Give back the entries exactly as they read, leaving each image out.

(Dataset records)

--------------------------------

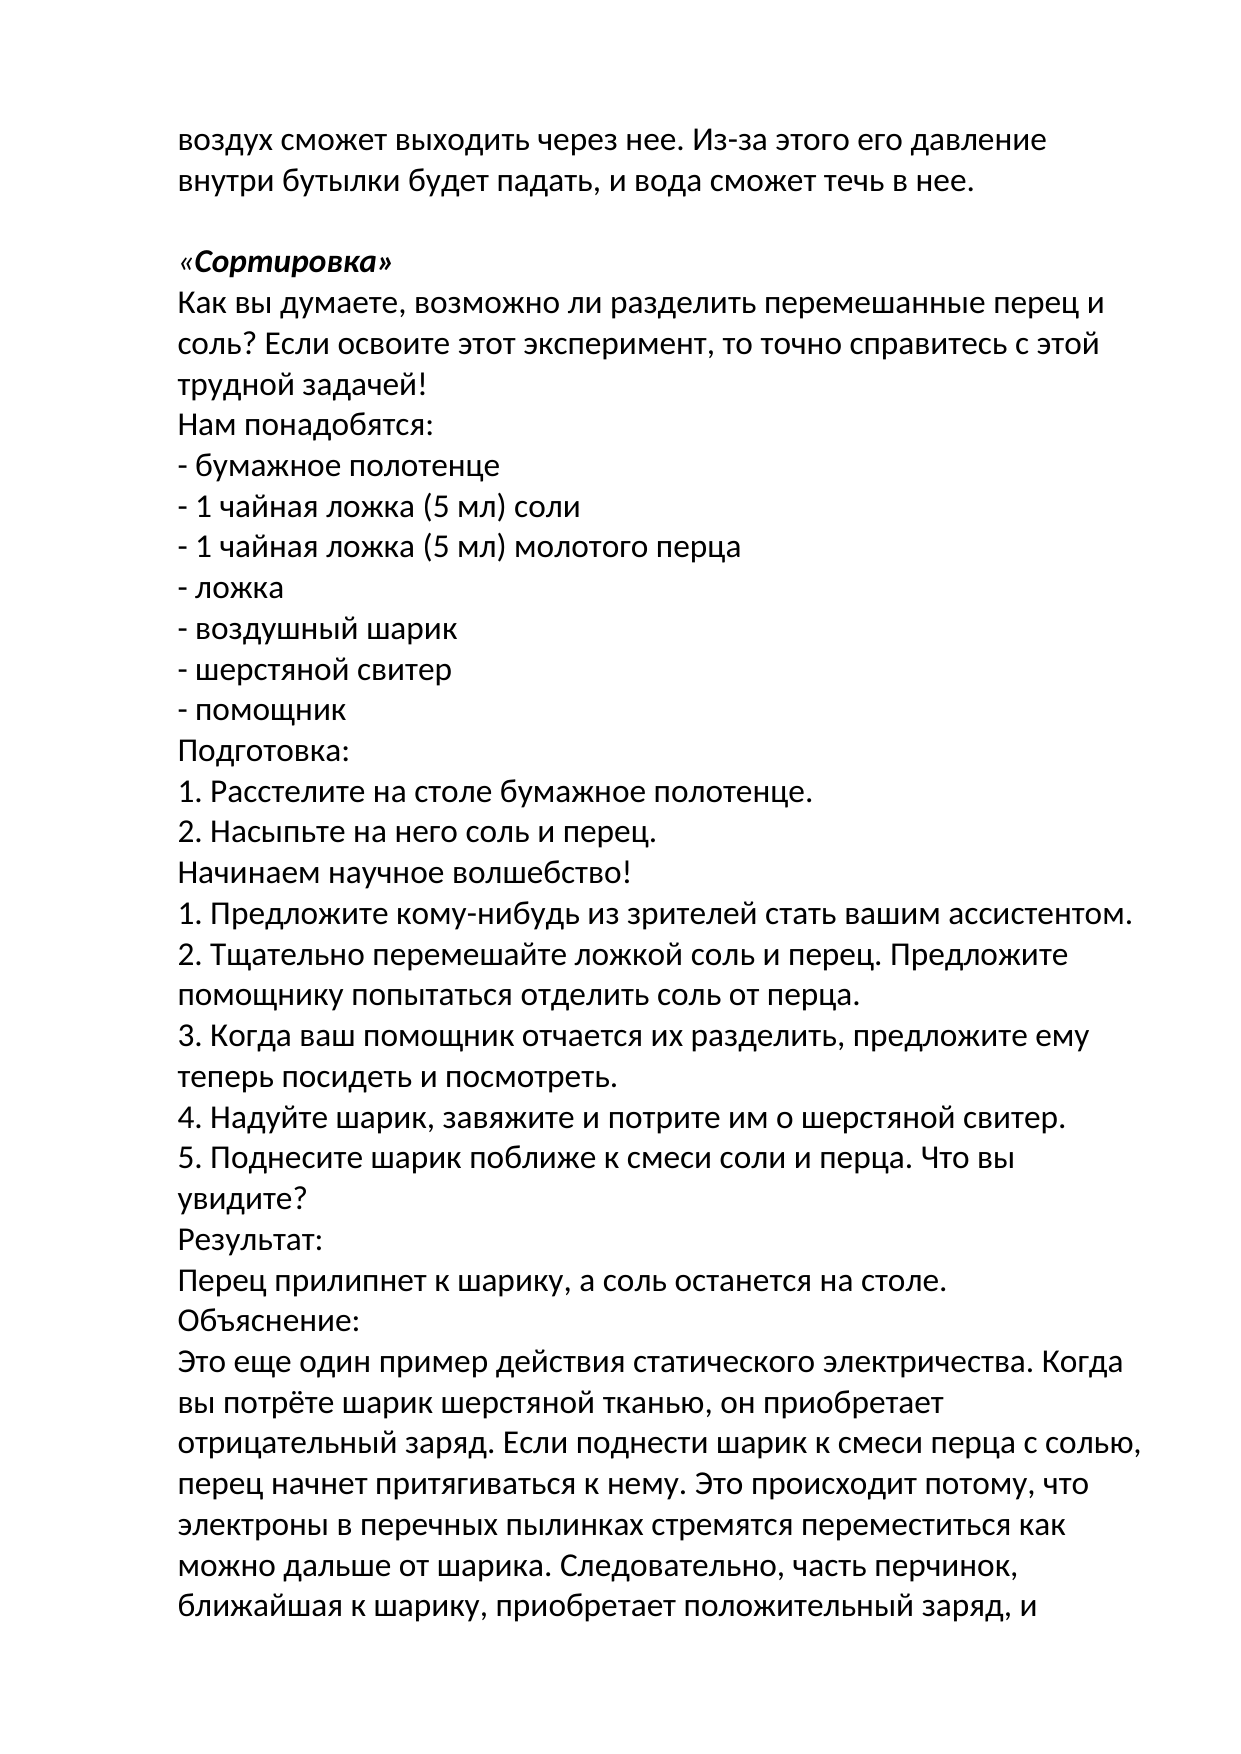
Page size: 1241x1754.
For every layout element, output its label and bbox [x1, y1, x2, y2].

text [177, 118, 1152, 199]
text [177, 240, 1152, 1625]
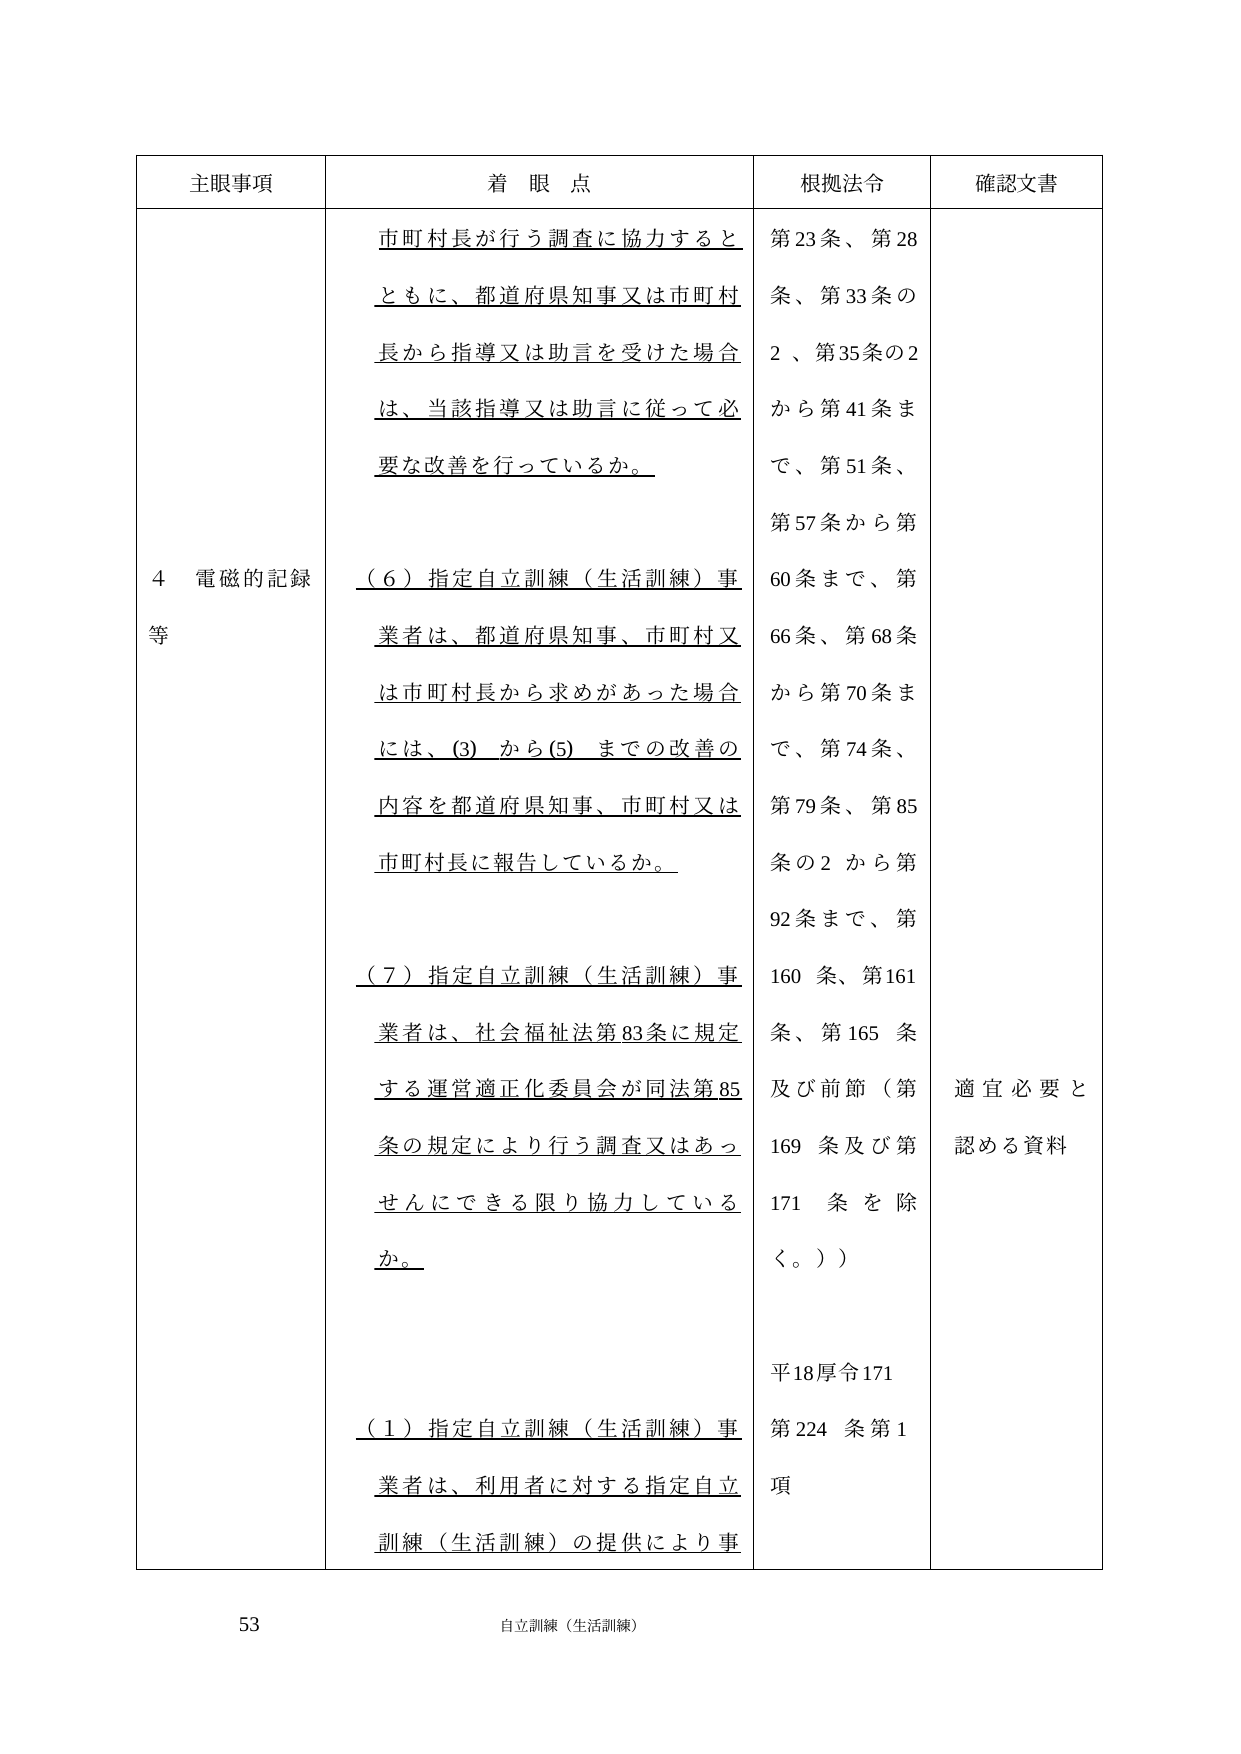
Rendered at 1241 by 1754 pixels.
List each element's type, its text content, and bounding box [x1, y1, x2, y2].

--------------------------------

■ **PROBLEM SOLUTION**
Page size: 1241x1754.
For every layout element, output its label and bbox [x1, y1, x2, y2].

text [177, 118, 1152, 199]
text [177, 240, 1152, 1625]
Rendered at 1241 by 1754 pixels.
List each element's type, its text content, and bounding box [x1, y1, x2, y2].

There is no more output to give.